▶ [Work to complete]:
Identify each line in the records below that contains the word "coverage", and copy it.

---------- Data for review

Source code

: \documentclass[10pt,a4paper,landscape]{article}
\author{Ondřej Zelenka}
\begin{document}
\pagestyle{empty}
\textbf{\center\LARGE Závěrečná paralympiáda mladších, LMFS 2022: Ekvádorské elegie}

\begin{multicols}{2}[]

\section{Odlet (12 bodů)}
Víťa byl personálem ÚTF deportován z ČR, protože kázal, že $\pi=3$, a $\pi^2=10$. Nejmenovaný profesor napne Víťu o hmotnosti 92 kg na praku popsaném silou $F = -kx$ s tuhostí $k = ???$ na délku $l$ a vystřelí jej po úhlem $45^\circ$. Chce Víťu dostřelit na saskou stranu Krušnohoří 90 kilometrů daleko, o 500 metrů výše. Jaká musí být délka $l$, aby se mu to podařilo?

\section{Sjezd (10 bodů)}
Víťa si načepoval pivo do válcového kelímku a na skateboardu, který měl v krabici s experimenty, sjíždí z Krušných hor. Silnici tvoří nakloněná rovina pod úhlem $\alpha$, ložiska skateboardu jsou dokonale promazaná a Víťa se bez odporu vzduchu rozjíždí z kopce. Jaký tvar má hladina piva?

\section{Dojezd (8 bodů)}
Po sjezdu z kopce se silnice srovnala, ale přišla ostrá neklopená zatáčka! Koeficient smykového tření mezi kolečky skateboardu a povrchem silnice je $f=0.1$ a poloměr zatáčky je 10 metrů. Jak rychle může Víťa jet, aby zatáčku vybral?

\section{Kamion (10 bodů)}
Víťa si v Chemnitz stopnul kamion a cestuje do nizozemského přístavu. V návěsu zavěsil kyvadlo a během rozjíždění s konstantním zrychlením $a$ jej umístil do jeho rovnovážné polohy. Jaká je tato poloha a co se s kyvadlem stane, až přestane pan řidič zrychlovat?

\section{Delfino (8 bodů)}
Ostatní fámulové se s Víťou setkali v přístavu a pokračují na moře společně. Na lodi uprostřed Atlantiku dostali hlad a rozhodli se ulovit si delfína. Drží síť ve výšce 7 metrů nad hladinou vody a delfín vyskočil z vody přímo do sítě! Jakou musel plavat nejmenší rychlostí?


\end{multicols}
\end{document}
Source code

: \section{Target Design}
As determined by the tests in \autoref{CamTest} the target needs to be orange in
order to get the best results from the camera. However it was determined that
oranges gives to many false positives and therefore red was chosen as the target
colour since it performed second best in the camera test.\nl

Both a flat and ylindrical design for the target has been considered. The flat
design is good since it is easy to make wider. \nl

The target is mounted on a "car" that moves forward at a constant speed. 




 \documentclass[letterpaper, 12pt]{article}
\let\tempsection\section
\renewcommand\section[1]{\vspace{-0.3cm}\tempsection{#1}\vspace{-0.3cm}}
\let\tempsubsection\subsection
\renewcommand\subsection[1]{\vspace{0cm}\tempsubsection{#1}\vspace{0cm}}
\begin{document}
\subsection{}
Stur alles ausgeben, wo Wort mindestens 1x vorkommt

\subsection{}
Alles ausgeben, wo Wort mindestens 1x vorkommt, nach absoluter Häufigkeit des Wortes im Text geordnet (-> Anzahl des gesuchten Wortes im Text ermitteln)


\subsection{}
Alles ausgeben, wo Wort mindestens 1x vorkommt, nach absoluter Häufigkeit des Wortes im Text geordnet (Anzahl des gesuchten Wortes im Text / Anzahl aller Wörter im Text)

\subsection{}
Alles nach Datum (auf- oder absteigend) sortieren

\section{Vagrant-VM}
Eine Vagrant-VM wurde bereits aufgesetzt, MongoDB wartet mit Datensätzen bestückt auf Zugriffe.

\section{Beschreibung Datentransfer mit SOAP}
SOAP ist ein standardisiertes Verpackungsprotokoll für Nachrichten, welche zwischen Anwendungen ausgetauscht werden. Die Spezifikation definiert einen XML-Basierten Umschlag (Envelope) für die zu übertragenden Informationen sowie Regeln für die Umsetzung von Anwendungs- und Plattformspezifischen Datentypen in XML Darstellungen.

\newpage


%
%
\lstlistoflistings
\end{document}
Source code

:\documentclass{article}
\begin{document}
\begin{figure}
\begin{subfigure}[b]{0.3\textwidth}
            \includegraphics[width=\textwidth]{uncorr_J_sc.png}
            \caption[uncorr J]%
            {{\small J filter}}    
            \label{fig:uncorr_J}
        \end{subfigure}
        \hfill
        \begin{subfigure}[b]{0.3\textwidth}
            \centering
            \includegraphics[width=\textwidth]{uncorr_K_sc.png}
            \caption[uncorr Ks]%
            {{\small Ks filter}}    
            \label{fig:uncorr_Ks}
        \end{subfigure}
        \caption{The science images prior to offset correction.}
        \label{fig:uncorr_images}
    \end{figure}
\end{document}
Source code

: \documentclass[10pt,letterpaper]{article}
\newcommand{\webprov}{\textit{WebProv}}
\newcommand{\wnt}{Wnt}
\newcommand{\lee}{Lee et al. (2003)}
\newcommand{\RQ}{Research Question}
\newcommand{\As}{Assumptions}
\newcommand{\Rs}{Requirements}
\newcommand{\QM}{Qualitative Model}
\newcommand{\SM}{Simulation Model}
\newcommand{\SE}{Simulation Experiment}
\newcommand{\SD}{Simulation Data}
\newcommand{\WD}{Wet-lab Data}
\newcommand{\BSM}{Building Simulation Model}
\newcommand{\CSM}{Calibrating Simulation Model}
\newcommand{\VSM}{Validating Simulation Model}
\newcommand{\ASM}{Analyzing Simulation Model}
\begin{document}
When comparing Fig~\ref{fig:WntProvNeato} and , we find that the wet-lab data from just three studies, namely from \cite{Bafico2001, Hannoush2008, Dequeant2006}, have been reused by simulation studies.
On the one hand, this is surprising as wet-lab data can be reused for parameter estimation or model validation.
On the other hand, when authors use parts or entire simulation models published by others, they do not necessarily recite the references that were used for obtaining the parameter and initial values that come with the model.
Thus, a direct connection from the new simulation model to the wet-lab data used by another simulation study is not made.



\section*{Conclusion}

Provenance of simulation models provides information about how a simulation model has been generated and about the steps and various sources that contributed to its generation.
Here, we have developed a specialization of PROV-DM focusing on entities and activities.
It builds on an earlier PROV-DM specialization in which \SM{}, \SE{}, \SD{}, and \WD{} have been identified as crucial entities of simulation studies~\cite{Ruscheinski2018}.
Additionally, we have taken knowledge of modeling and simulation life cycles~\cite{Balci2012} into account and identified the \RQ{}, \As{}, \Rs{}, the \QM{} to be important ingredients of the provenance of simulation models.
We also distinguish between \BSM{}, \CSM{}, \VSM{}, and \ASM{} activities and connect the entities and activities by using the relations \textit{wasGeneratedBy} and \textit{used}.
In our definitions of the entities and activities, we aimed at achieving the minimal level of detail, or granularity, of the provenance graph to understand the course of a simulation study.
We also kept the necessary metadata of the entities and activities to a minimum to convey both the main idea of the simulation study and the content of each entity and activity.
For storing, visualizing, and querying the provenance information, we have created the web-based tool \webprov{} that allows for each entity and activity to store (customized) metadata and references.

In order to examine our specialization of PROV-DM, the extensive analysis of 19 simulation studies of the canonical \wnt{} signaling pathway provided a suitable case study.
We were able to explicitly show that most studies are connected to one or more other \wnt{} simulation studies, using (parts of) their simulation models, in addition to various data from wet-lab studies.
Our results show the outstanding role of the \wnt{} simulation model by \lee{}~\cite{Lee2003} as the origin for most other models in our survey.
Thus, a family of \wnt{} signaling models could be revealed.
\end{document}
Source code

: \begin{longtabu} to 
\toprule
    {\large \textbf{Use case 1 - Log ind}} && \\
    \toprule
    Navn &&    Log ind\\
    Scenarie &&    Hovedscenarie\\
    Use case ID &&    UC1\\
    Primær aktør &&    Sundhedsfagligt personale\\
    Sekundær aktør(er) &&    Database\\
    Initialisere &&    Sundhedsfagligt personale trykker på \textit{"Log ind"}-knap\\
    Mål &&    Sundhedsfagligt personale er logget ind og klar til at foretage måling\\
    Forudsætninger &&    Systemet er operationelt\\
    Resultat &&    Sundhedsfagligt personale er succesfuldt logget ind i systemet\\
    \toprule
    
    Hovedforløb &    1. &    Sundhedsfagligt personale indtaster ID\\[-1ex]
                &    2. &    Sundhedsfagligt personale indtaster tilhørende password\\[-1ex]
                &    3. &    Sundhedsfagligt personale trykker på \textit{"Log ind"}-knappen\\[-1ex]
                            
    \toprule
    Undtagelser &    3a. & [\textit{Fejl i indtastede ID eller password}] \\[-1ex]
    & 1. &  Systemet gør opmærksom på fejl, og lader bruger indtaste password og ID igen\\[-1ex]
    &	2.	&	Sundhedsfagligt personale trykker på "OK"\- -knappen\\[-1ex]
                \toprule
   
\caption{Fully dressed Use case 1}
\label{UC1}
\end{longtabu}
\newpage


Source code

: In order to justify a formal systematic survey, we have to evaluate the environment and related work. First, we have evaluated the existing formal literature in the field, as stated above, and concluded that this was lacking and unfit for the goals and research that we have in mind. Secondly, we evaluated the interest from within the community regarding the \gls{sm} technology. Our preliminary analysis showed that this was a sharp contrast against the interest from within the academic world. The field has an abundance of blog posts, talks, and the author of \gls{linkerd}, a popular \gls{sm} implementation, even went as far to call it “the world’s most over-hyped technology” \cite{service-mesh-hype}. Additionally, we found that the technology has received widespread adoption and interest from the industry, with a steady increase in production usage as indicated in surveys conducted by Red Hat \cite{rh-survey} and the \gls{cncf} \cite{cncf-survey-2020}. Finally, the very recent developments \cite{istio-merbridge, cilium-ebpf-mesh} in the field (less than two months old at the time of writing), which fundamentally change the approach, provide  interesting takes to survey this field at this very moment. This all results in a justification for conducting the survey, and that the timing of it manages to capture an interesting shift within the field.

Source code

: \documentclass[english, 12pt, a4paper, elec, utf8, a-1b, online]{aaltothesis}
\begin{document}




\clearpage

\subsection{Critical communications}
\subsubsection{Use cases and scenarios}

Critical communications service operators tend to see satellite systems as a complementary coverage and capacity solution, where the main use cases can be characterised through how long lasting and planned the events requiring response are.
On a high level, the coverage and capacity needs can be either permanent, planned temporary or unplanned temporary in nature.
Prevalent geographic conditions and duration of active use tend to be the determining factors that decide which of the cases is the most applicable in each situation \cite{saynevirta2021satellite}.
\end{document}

--------------------

▶ [Solution below]:
Critical communications service operators tend to see satellite systems as a complementary coverage and capacity solution, where the main use cases can be characterised through how long lasting and planned the events requiring response are.
On a high level, the coverage and capacity needs can be either permanent, planned temporary or unplanned temporary in nature.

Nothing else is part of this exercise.